Over the last three years, schools have slashed standards yet again, in response to a far steeper applicant drop. Acceptance percentages climbed from 68.7% in 2010 to 76.9% in 2013. This means that law school applicants were 38% more likely to be accepted to at least one law school in 2013 than they were in 2004. How much more are schools willing to cut their admissions standards? This of course will vary greatly between schools. Some bottom tier-schools now have something like open admission standards already, accepting just about anybody with an undergrad degree and an LSAT score, while perhaps making exceptions for people with the sorts of personal histories that would subject the school to tort liability if the admit were to harm fellow students or law school employees.
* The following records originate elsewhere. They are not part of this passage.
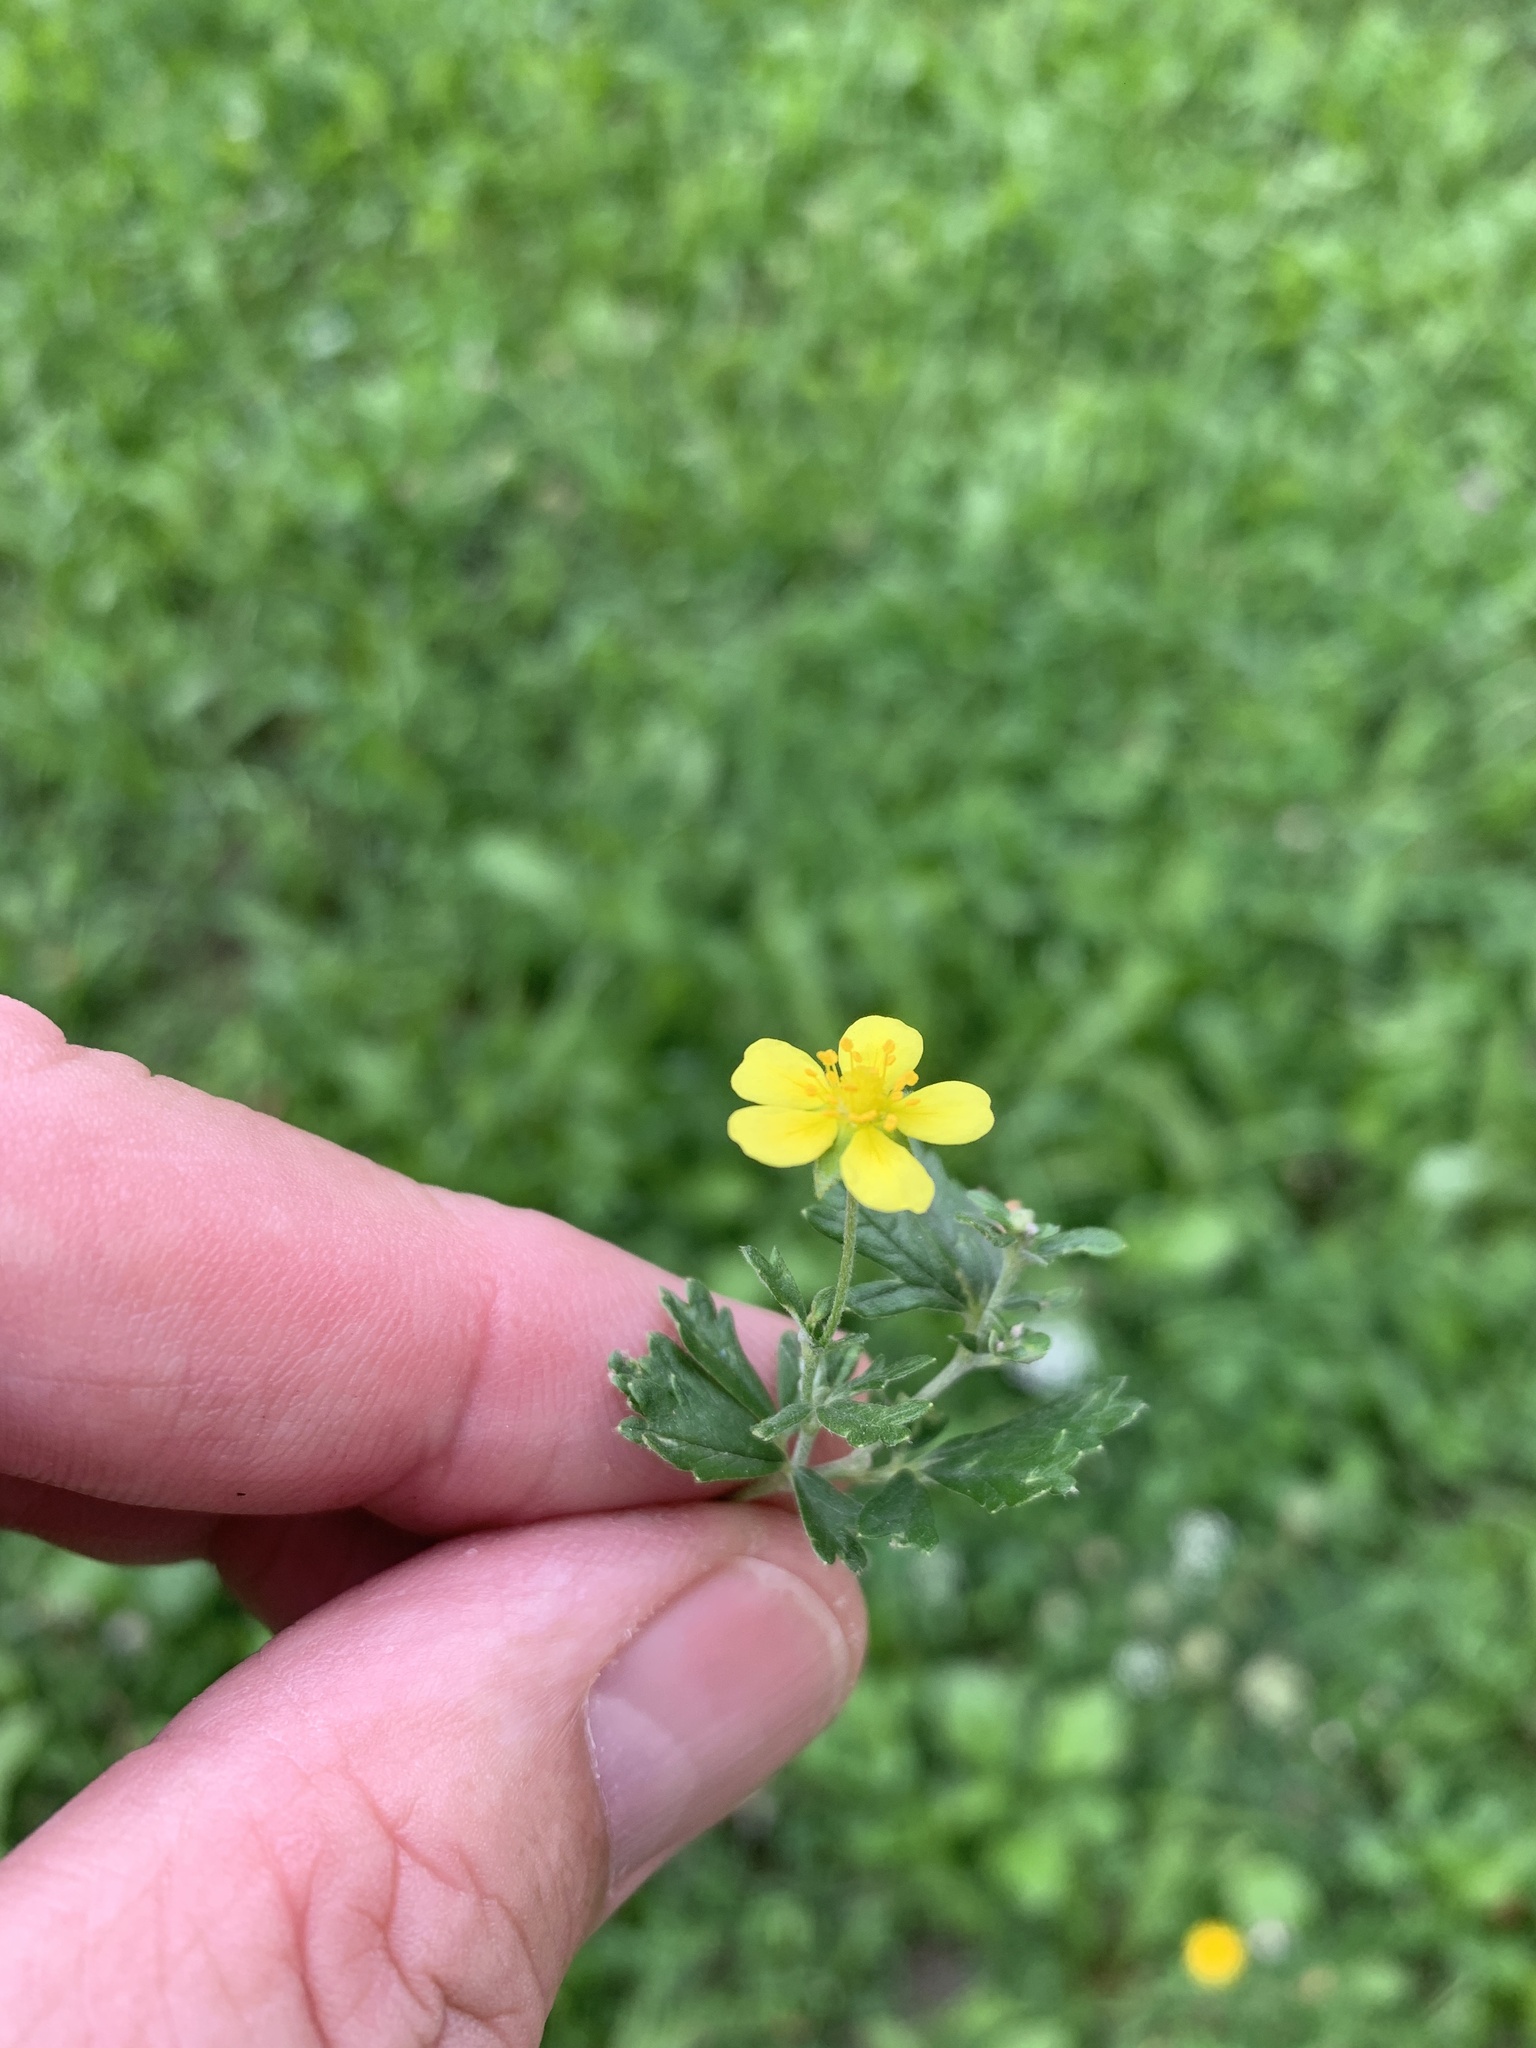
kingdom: Plantae
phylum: Tracheophyta
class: Magnoliopsida
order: Rosales
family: Rosaceae
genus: Potentilla
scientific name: Potentilla argentea
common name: Hoary cinquefoil
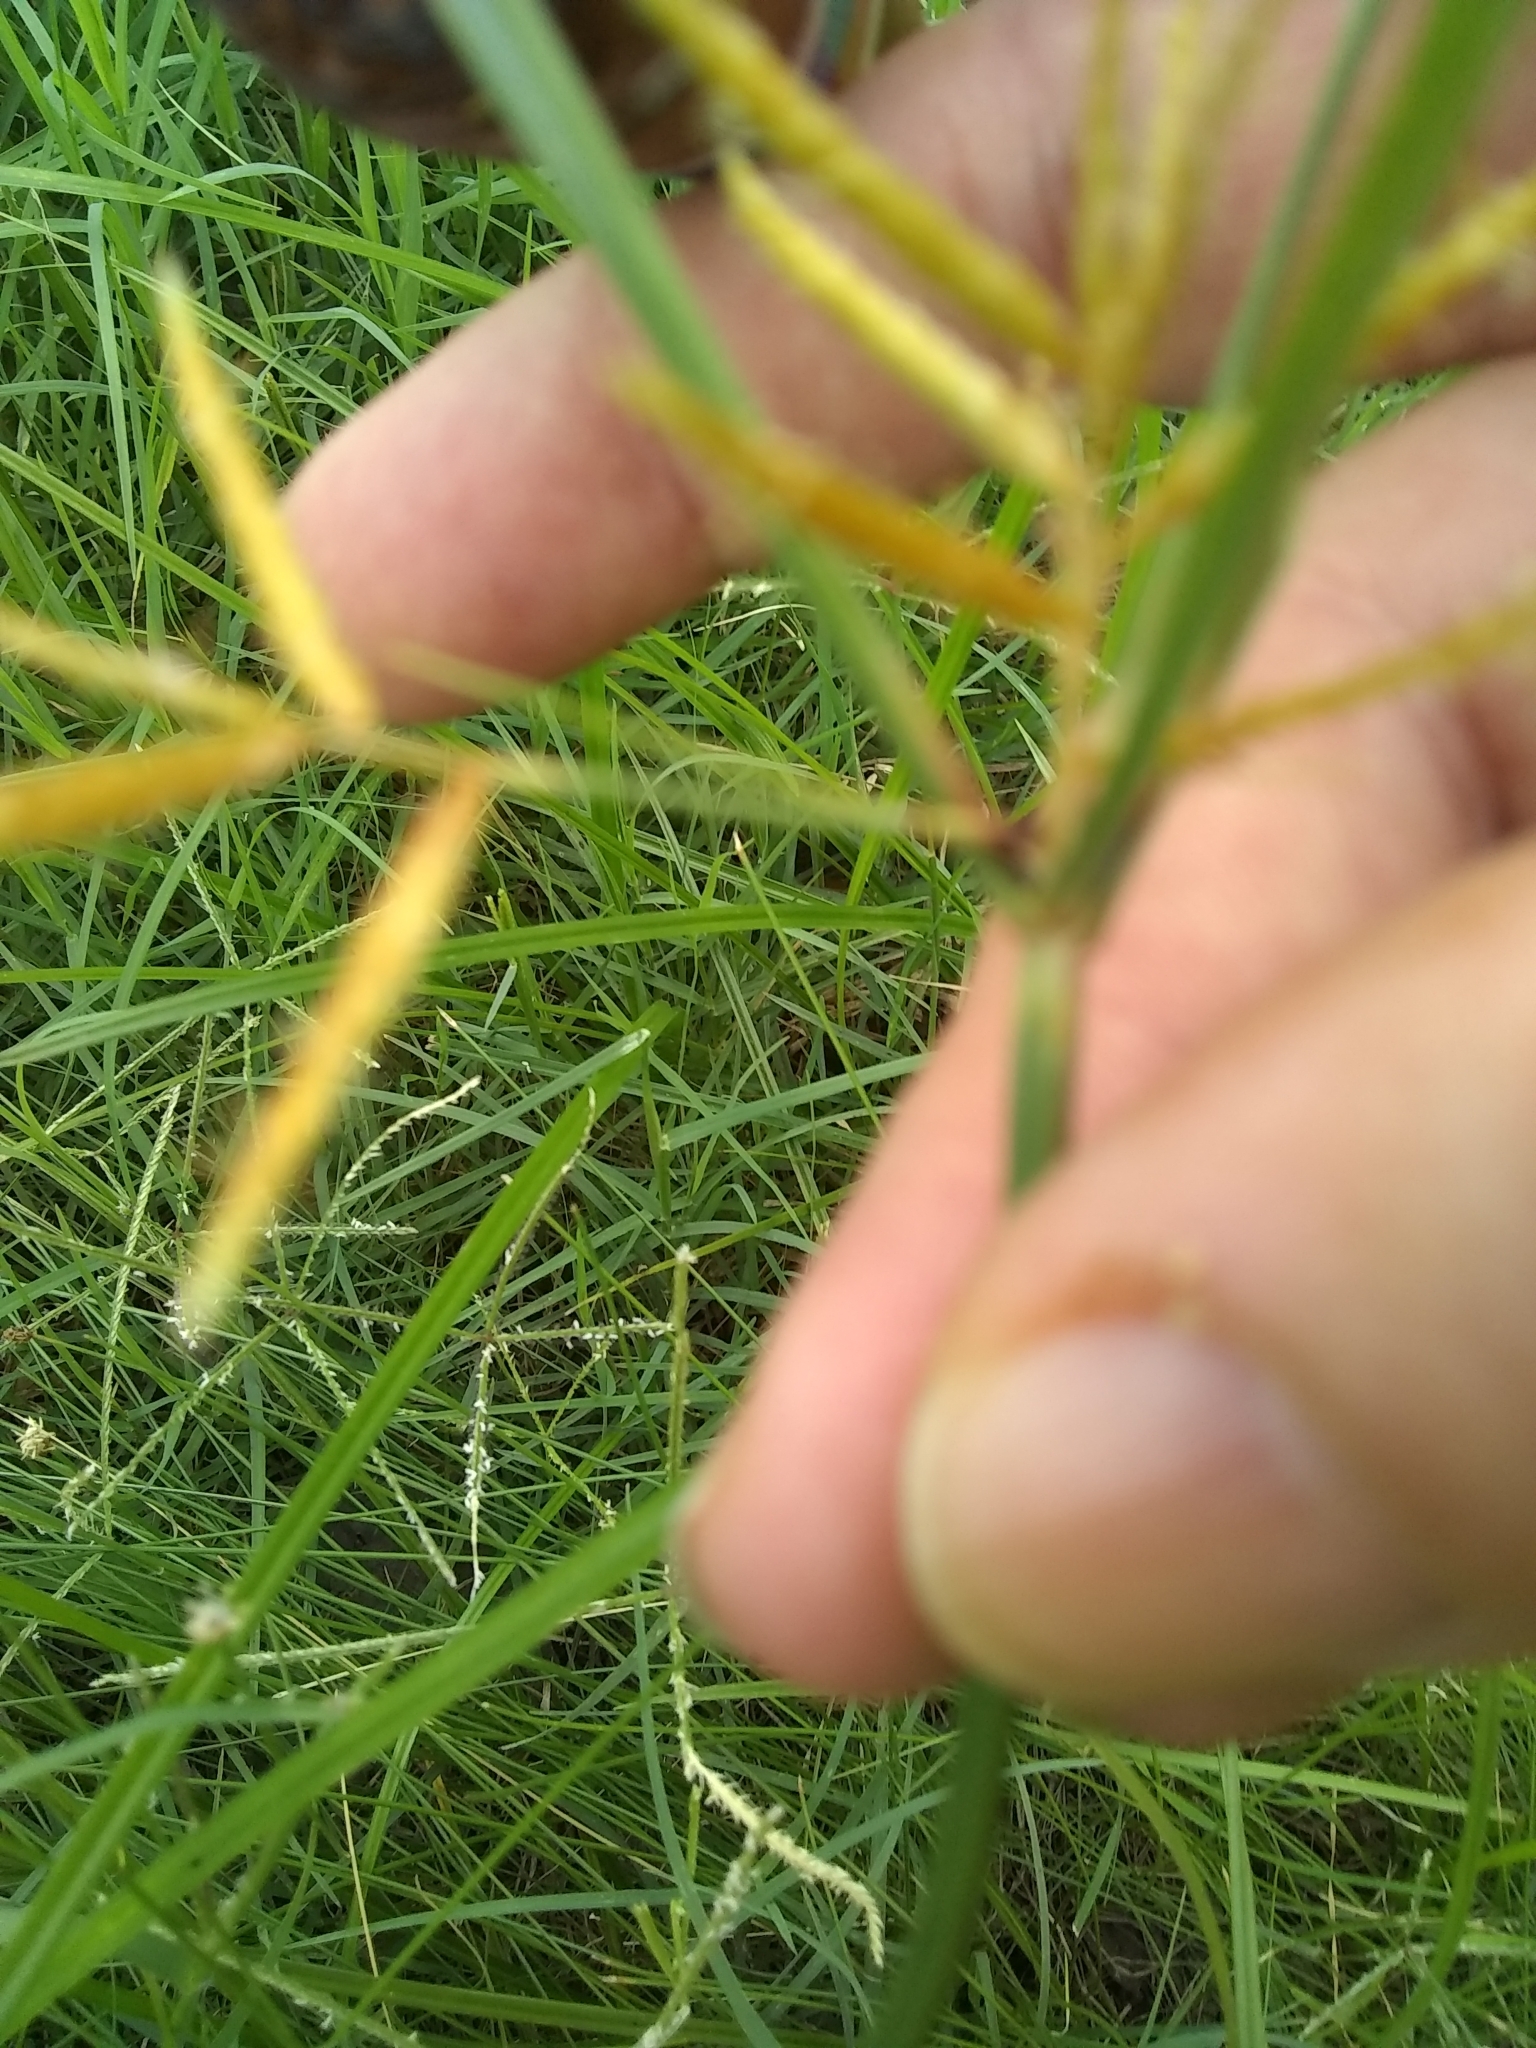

Still, the percentage of applicants admitted could continue to rise if some higher-ranked schools cut what standards they do maintain. Many applicants will not apply to schools below a certain level, so the fact that some schools already have constructive open admissions policies hasn’t been relevant to the chances for admission of such applicants to this point.

I’m guesstimating that the percentage of applicants admitted to at least one school will continue its rapid ascent for at least another year, and that 79% of applicants will get in to at least one of the schools to which they apply in this cycle.

How many admitted applicants will end up enrolling somewhere?

This is easy to estimate, since for some reason this percentage has remained very stable, at between 86% and 88% every year for the last decade.

Crunching the numbers, that means we’re looking at just about exactly 36,000 matrics this fall.

One feature of the law school crash that’s somewhat under-appreciated is how it works like a series of waves, pounding on law school finances with increasing intensity each year. This is because there’s a three-year lag between a class’s enrollment and graduation (ignoring for the sake of simplicity the relatively small percentage of part-time students). This in turn means that each first year class replaces the class which entered three years earlier.

Because law schools slashed admission standards in 2011, the 2011 entering class was almost exactly the same size as the 2008 entering class it replaced, despite the fact that applicant totals began to plunge that year. But that strategy worked only once.

Speaking of waves, let’s call the present admissions cycle and its two predecessors the Three Sisters:

2009: 51,600 matrics
replaced by
2012: 44,500 matrics

13.8% decrease

2010: 52,500 matrics
replaced by
2013: 39,700 matrics

24.4% decrease

2011: 48,700 matrics
replaced by
2014: 36,000 matrics (estimated)

26.1% decrease

In nautical terms, some waves can end up being non-negotiable.